In TMJ Implants v. United States Department of Health and Human Services, the U.S. Court of Appeals for the 10th Circuit upheld the Food & Drug Administration’s imposition of $170,000 in civil money penalties against TMJ Implants and its president, Robert Christensen. The FDA is armed with several enforcement tools against device companies for certain regulatory violations. The most common is the use of warning letters; least common may have been civil money penalties — until now.
The FDA may now more readily fire out civil money penalties than ever before. More importantly, this decision signals the possibility of negative effects to small device companies trying to survive in this industry if they misstep — however innocently.

================

Answer these questions from the TMJ Implants case summary:
1. Which court upheld the penalties?
2. What does the summary name as the FDA's most common enforcement tool against device companies?
3. What kind of companies could the decision affect negatively?

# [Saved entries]
================

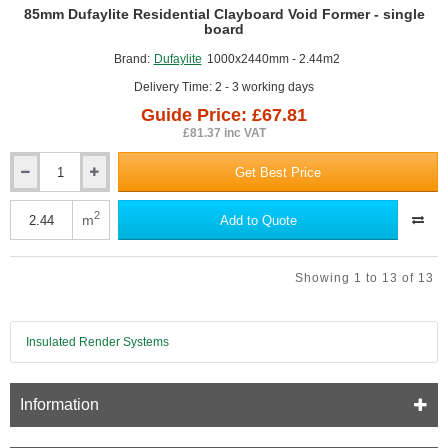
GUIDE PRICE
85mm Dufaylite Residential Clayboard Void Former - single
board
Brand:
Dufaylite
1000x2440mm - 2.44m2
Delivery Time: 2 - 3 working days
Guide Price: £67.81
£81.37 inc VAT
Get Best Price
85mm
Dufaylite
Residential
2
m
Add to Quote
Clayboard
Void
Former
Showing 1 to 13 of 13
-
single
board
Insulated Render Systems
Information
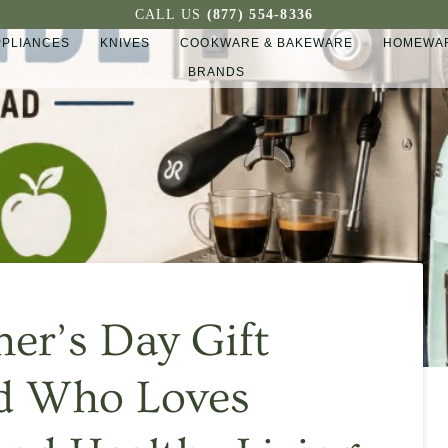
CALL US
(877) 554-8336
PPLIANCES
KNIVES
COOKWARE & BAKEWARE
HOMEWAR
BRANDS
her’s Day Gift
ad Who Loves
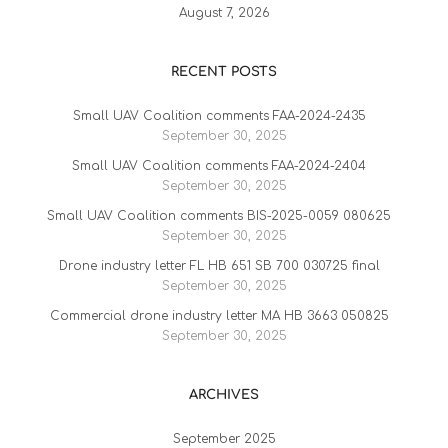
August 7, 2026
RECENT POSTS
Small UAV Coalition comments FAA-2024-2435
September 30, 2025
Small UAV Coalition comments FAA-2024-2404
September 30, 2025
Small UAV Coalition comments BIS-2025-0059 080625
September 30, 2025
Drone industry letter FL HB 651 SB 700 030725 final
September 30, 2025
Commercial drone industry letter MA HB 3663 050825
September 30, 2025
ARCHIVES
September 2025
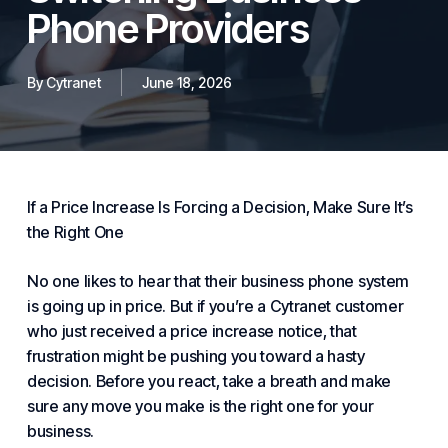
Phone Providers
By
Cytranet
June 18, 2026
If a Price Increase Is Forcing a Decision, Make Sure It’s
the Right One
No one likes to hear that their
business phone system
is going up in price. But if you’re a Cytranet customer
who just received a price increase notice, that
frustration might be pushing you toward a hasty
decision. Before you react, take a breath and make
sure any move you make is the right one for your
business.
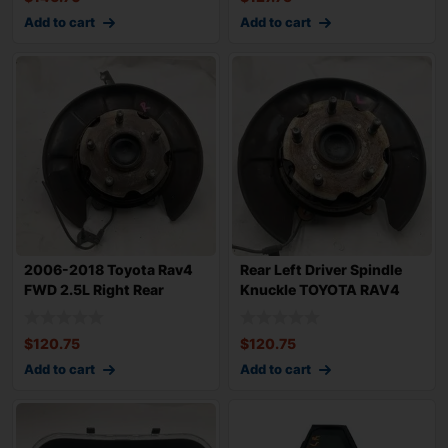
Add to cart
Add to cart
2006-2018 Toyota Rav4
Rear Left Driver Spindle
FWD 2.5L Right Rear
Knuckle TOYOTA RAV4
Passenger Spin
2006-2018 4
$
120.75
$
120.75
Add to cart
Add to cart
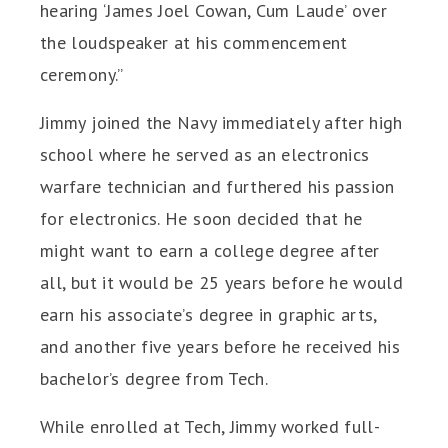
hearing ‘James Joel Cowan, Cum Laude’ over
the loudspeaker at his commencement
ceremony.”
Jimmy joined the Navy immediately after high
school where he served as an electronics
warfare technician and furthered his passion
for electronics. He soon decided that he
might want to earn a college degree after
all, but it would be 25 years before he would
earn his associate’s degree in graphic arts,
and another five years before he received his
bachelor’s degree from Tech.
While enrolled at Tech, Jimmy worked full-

================

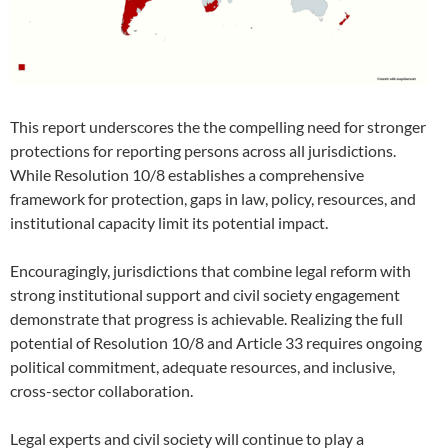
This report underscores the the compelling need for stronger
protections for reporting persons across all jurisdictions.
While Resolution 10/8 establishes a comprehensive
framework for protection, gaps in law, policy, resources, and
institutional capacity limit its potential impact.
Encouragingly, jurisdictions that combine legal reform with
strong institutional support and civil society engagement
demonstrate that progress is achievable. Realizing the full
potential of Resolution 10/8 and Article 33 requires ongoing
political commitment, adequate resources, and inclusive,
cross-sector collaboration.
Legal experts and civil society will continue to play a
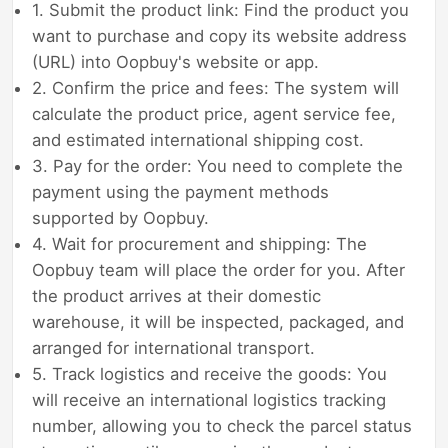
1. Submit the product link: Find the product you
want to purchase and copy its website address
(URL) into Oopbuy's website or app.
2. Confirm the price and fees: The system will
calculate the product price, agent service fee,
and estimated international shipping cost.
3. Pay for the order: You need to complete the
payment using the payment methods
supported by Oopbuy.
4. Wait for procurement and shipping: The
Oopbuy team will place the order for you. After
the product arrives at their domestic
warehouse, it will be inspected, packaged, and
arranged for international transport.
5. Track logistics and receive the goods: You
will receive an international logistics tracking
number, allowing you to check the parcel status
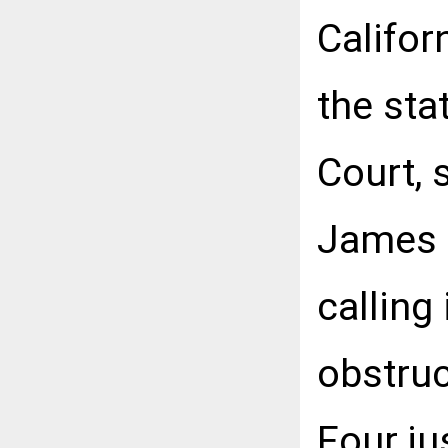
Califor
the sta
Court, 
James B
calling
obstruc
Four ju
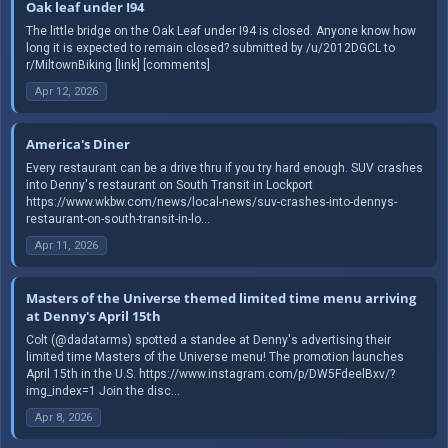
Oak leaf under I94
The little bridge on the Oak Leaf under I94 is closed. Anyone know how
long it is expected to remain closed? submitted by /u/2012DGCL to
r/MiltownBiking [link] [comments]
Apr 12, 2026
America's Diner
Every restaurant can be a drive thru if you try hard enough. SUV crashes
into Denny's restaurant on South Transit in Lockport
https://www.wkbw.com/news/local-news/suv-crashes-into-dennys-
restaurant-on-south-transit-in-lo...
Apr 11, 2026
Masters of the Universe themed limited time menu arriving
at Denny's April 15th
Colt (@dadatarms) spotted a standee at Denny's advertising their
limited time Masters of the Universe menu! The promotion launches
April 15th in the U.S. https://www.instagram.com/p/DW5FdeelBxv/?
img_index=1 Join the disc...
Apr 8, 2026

================

# [Task response]
1. The U.S. Court of Appeals for the 10th Circuit.
2. Warning letters.
3. Small device companies.